DATA UNDER STUDY:
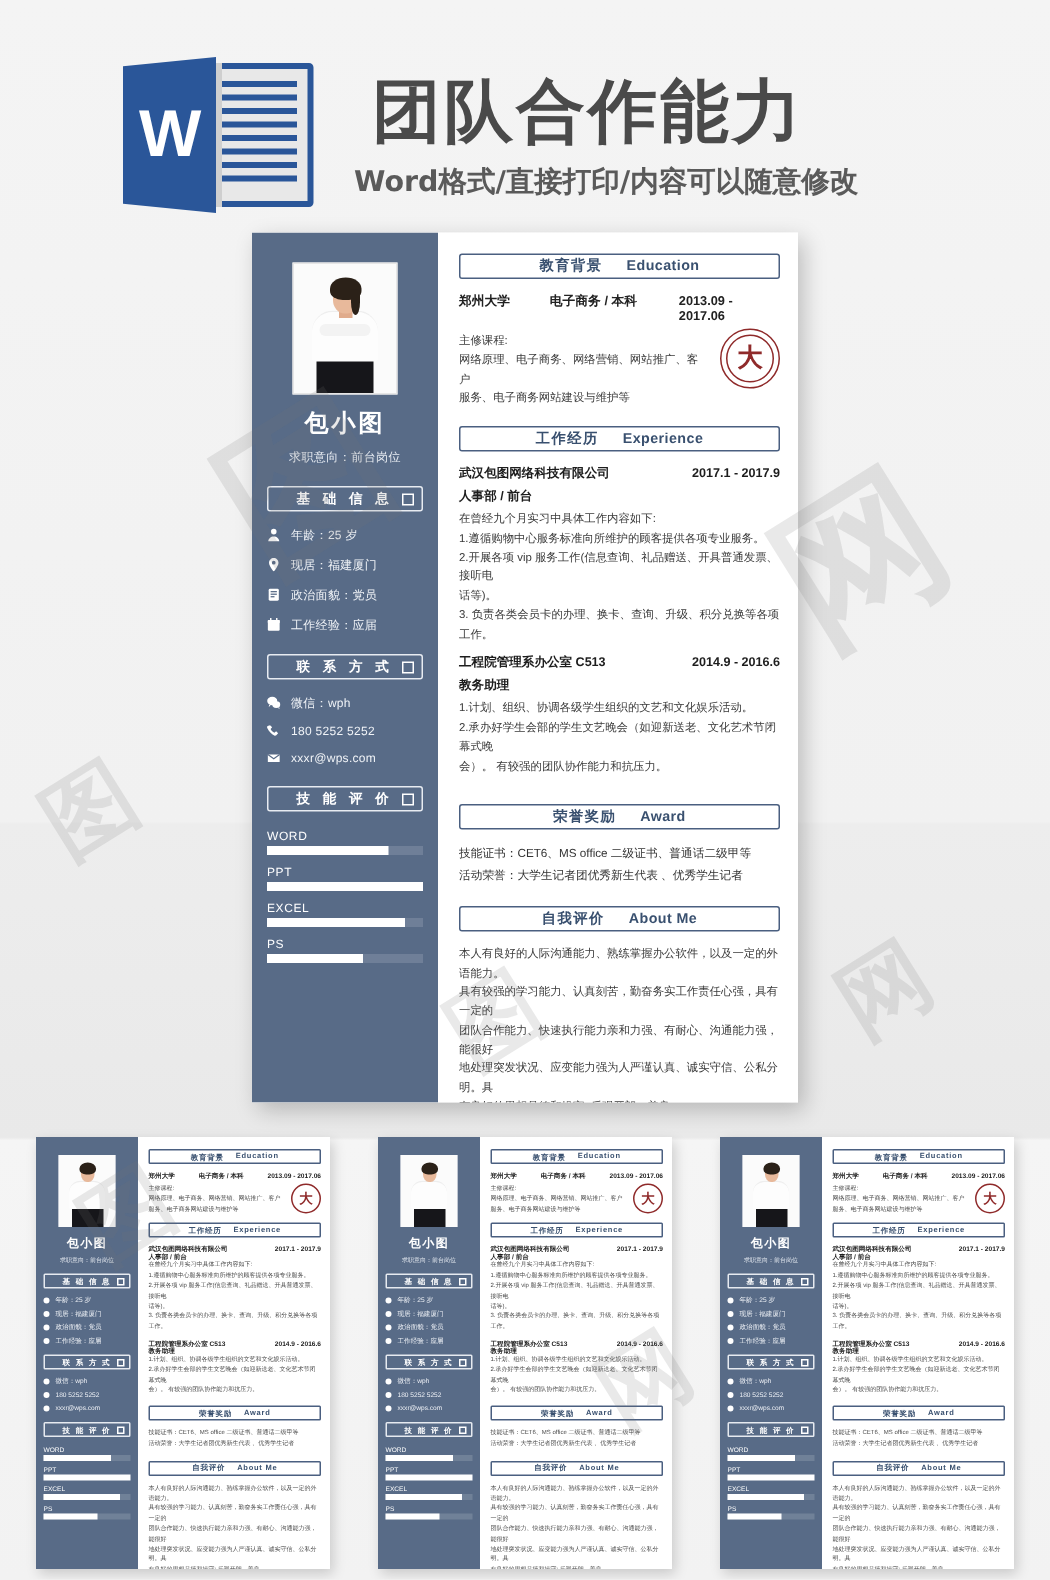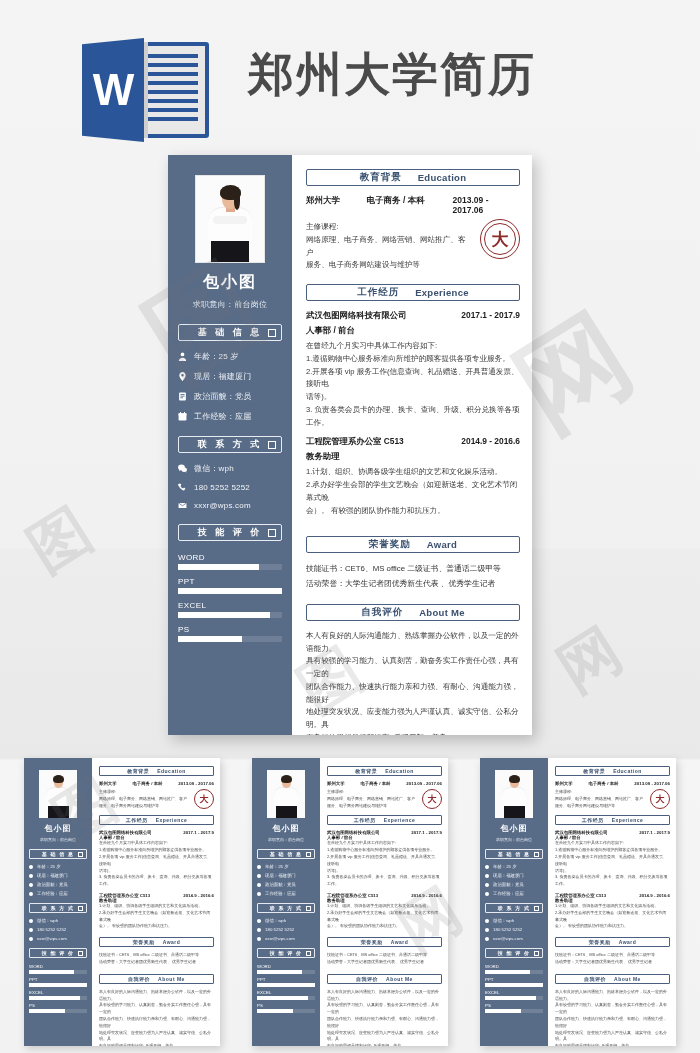--- a/index.html
+++ b/index.html
@@ -192,21 +192,22 @@
           <i></i>
           <i></i>
           <i></i>
           <i></i>
           <i></i>
           <i></i>
       </div>
       <div class="wi-fold"></div>
       <div class="wi-w">W</div>
     </div>
-    <div class="banner-title">郑州大学简历</div>
+    <div class="banner-title">团队合作能力</div>
+    <div class="banner-sub">Word格式/直接打印/内容可以随意修改</div>
   </div>
 
   <div class="resume-card">
 
     <div class="sidebar">
       <div class="photo">
         <div class="ph-bg"></div>
         <div class="ph-skirt"></div>
         <div class="ph-body"></div>
         <div class="ph-arm"></div>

REQUEST:
In which lines of the records does the word "banner" appear? Copy each of them.

RESPONSE AREA:
-    <div class="banner-title">郑州大学简历</div>
+    <div class="banner-title">团队合作能力</div>
+    <div class="banner-sub">Word格式/直接打印/内容可以随意修改</div>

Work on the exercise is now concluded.